━━ PROVIDED MATERIAL ━━

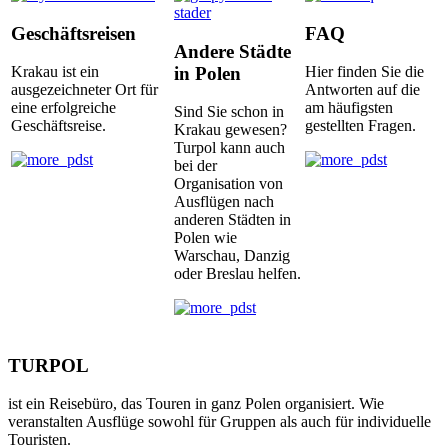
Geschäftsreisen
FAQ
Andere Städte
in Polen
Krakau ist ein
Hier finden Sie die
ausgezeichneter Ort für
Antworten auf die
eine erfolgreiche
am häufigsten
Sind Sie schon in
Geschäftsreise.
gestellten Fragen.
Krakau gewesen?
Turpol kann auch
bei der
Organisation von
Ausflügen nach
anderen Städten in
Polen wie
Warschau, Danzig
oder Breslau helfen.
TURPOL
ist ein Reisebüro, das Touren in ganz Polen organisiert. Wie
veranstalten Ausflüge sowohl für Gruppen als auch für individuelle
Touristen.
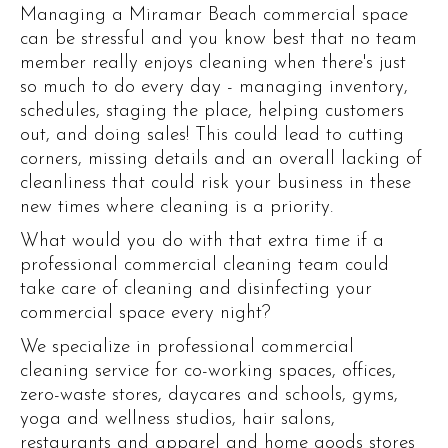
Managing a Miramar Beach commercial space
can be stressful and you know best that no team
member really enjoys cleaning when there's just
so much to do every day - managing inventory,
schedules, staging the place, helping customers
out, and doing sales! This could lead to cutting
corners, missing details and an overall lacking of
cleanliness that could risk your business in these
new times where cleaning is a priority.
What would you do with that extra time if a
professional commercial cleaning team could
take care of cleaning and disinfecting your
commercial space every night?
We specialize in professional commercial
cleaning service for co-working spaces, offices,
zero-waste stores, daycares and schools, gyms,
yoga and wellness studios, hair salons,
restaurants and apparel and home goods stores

━━━
━━ PROVIDED MATERIAL ━━

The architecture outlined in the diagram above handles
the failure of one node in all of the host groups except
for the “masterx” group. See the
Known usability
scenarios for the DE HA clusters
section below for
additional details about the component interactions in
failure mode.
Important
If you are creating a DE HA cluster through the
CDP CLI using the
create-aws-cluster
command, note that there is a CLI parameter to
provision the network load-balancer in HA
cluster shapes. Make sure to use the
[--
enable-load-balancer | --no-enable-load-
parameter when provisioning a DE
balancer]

━━━

◆ TASK STATEMENT ◆
Please reproduce, unchanged, the lines starting with the one that contains "Geschäftsreisen" and going on through the one that contains "Warschau, Danzig", with both of those lines included.

◆ EXPECTED ANSWER ◆
Geschäftsreisen
FAQ
Andere Städte
in Polen
Krakau ist ein
Hier finden Sie die
ausgezeichneter Ort für
Antworten auf die
eine erfolgreiche
am häufigsten
Sind Sie schon in
Geschäftsreise.
gestellten Fragen.
Krakau gewesen?
Turpol kann auch
bei der
Organisation von
Ausflügen nach
anderen Städten in
Polen wie
Warschau, Danzig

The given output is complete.